* **What the task requires**
Your answer must consist of the records exactly as given, with no pictures included.
"""
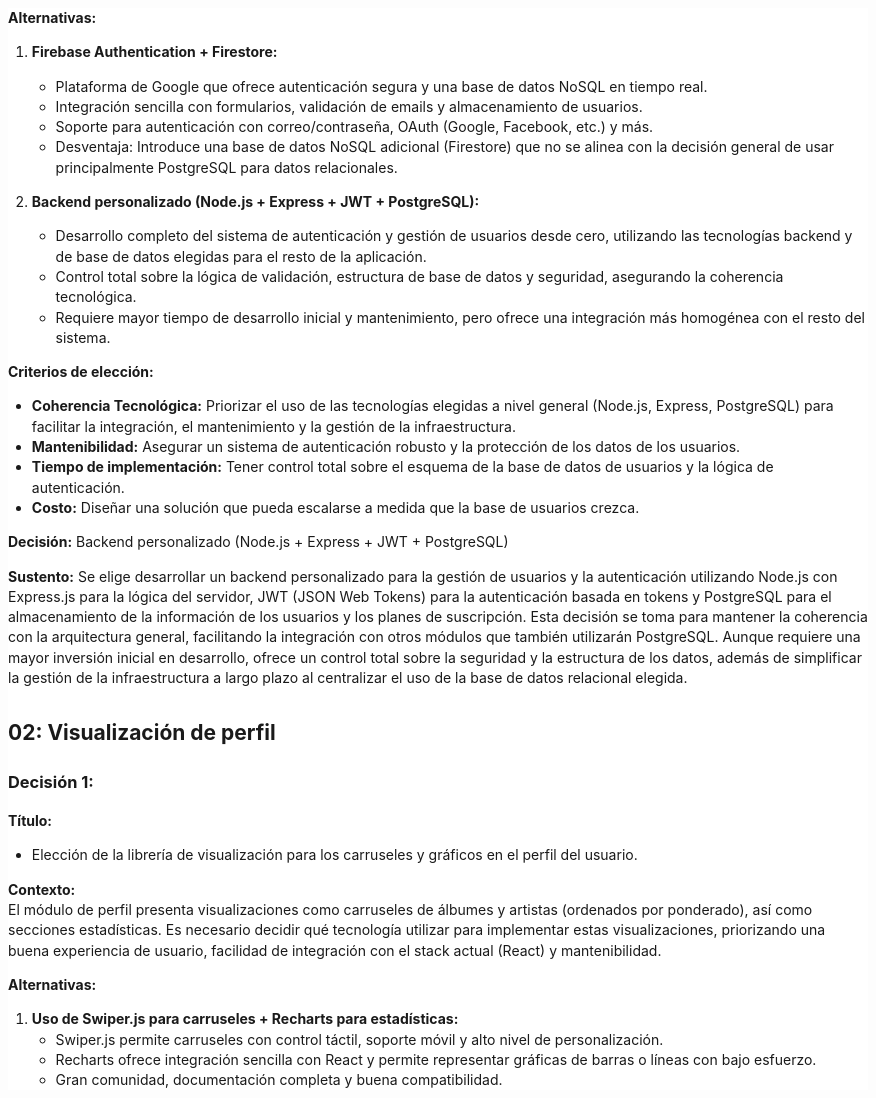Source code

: **Alternativas:**
1. **Firebase Authentication + Firestore:**
    - Plataforma de Google que ofrece autenticación segura y una base de datos NoSQL en tiempo real.
    - Integración sencilla con formularios, validación de emails y almacenamiento de usuarios.
    - Soporte para autenticación con correo/contraseña, OAuth (Google, Facebook, etc.) y más.
    - Desventaja: Introduce una base de datos NoSQL adicional (Firestore) que no se alinea con la decisión general de usar principalmente PostgreSQL para datos relacionales.

2. **Backend personalizado (Node.js + Express + JWT + PostgreSQL):**
    - Desarrollo completo del sistema de autenticación y gestión de usuarios desde cero, utilizando las tecnologías backend y de base de datos elegidas para el resto de la aplicación.
    - Control total sobre la lógica de validación, estructura de base de datos y seguridad, asegurando la coherencia tecnológica.
    - Requiere mayor tiempo de desarrollo inicial y mantenimiento, pero ofrece una integración más homogénea con el resto del sistema.
     
**Criterios de elección:**
- **Coherencia Tecnológica:** Priorizar el uso de las tecnologías elegidas a nivel general (Node.js, Express, PostgreSQL) para facilitar la integración, el mantenimiento y la gestión de la infraestructura.
- **Mantenibilidad:** Asegurar un sistema de autenticación robusto y la protección de los datos de los usuarios.
- **Tiempo de implementación:** Tener control total sobre el esquema de la base de datos de usuarios y la lógica de autenticación.
- **Costo:** Diseñar una solución que pueda escalarse a medida que la base de usuarios crezca.

**Decisión:**
Backend personalizado (Node.js + Express + JWT + PostgreSQL)

**Sustento:**
Se elige desarrollar un backend personalizado para la gestión de usuarios y la autenticación utilizando Node.js con Express.js para la lógica del servidor, JWT (JSON Web Tokens) para la autenticación basada en tokens y PostgreSQL para el almacenamiento de la información de los usuarios y los planes de suscripción. Esta decisión se toma para mantener la coherencia con la arquitectura general, facilitando la integración con otros módulos que también utilizarán PostgreSQL. Aunque requiere una mayor inversión inicial en desarrollo, ofrece un control total sobre la seguridad y la estructura de los datos, además de simplificar la gestión de la infraestructura a largo plazo al centralizar el uso de la base de datos relacional elegida.

## 02: Visualización de perfil

### Decisión 1:  
**Título:**
- Elección de la librería de visualización para los carruseles y gráficos en el perfil del usuario.

**Contexto:**  
El módulo de perfil presenta visualizaciones como carruseles de álbumes y artistas (ordenados por ponderado), así como secciones estadísticas. Es necesario decidir qué tecnología utilizar para implementar estas visualizaciones, priorizando una buena experiencia de usuario, facilidad de integración con el stack actual (React) y mantenibilidad.

**Alternativas:**
1. **Uso de Swiper.js para carruseles + Recharts para estadísticas:**
     - Swiper.js permite carruseles con control táctil, soporte móvil y alto nivel de personalización.
     - Recharts ofrece integración sencilla con React y permite representar gráficas de barras o líneas con bajo esfuerzo.
     - Gran comunidad, documentación completa y buena compatibilidad.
"""
* **Reply**
Source code

: **Alternativas:**
1. **Firebase Authentication + Firestore:**
    - Plataforma de Google que ofrece autenticación segura y una base de datos NoSQL en tiempo real.
    - Integración sencilla con formularios, validación de emails y almacenamiento de usuarios.
    - Soporte para autenticación con correo/contraseña, OAuth (Google, Facebook, etc.) y más.
    - Desventaja: Introduce una base de datos NoSQL adicional (Firestore) que no se alinea con la decisión general de usar principalmente PostgreSQL para datos relacionales.

2. **Backend personalizado (Node.js + Express + JWT + PostgreSQL):**
    - Desarrollo completo del sistema de autenticación y gestión de usuarios desde cero, utilizando las tecnologías backend y de base de datos elegidas para el resto de la aplicación.
    - Control total sobre la lógica de validación, estructura de base de datos y seguridad, asegurando la coherencia tecnológica.
    - Requiere mayor tiempo de desarrollo inicial y mantenimiento, pero ofrece una integración más homogénea con el resto del sistema.
     
**Criterios de elección:**
- **Coherencia Tecnológica:** Priorizar el uso de las tecnologías elegidas a nivel general (Node.js, Express, PostgreSQL) para facilitar la integración, el mantenimiento y la gestión de la infraestructura.
- **Mantenibilidad:** Asegurar un sistema de autenticación robusto y la protección de los datos de los usuarios.
- **Tiempo de implementación:** Tener control total sobre el esquema de la base de datos de usuarios y la lógica de autenticación.
- **Costo:** Diseñar una solución que pueda escalarse a medida que la base de usuarios crezca.

**Decisión:**
Backend personalizado (Node.js + Express + JWT + PostgreSQL)

**Sustento:**
Se elige desarrollar un backend personalizado para la gestión de usuarios y la autenticación utilizando Node.js con Express.js para la lógica del servidor, JWT (JSON Web Tokens) para la autenticación basada en tokens y PostgreSQL para el almacenamiento de la información de los usuarios y los planes de suscripción. Esta decisión se toma para mantener la coherencia con la arquitectura general, facilitando la integración con otros módulos que también utilizarán PostgreSQL. Aunque requiere una mayor inversión inicial en desarrollo, ofrece un control total sobre la seguridad y la estructura de los datos, además de simplificar la gestión de la infraestructura a largo plazo al centralizar el uso de la base de datos relacional elegida.

## 02: Visualización de perfil

### Decisión 1:  
**Título:**
- Elección de la librería de visualización para los carruseles y gráficos en el perfil del usuario.

**Contexto:**  
El módulo de perfil presenta visualizaciones como carruseles de álbumes y artistas (ordenados por ponderado), así como secciones estadísticas. Es necesario decidir qué tecnología utilizar para implementar estas visualizaciones, priorizando una buena experiencia de usuario, facilidad de integración con el stack actual (React) y mantenibilidad.

**Alternativas:**
1. **Uso de Swiper.js para carruseles + Recharts para estadísticas:**
     - Swiper.js permite carruseles con control táctil, soporte móvil y alto nivel de personalización.
     - Recharts ofrece integración sencilla con React y permite representar gráficas de barras o líneas con bajo esfuerzo.
     - Gran comunidad, documentación completa y buena compatibilidad.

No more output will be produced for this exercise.